Ilustrasi rumah subsidi. (IDN Times/Trio Hamdani)
Rakerda tersebut menjadi momentum penting di tengah tingginya angka kebutuhan hunian layak di Indonesia. Kementerian Perumahan dan Kawasan Permukiman mencatat Program 3 Juta Rumah dirancang untuk menjawab kebutuhan 9,9 juta keluarga yang belum memiliki rumah, serta menyasar perbaikan 26,9 juta rumah tidak layak huni.
Khusus di Jawa Tengah, tantangan antrean kepemilikan rumah atau backlog mencapai 1.332.968 unit.

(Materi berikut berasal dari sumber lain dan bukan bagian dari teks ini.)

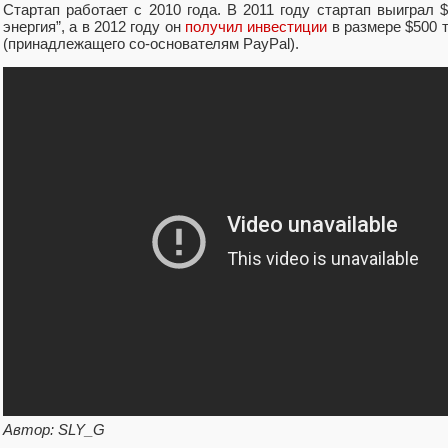
Стартап работает с 2010 года. В 2011 году стартап выиграл 
энергия”, а в 2012 году он
получил инвестиции
в размере $500 
(принадлежащего со-основателям PayPal).
Автор: SLY_G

Menghadapi tantangan tersebut, Ketua DPD HIMPERRA Jawa Tengah, Sugiyatno mengatakan, persoalan perumahan rakyat harus dibaca secara lebih konkret.
"Rumah rakyat tidak bisa hanya dibicarakan dari sisi pembangunan fisik. Ada pembiayaan, perizinan, pertanahan, listrik, infrastruktur, dan ekosistem pendukung yang harus berjalan bersama. Melalui Rakerda ini, HIMPERRA Jawa Tengah ingin memperkuat kolaborasi agar penyediaan rumah bagi MBR bisa lebih cepat, lebih tertib, dan lebih tepat sasaran," katanya dilansir keterangan resmi, Selasa (5/5/2026).
Ia juga mengingatkan pentingnya keselarasan antarlembaga di lapangan.
"Kalau perizinan lambat, pertanahan belum jelas, listrik belum tersedia, atau pembiayaan belum tersambung dengan baik, maka rumah yang dibutuhkan masyarakat juga akan tertunda. Karena itu, Rakerda ini kami arahkan untuk menghasilkan pembahasan yang praktis dan relevan dengan kebutuhan lapangan," tambahnya.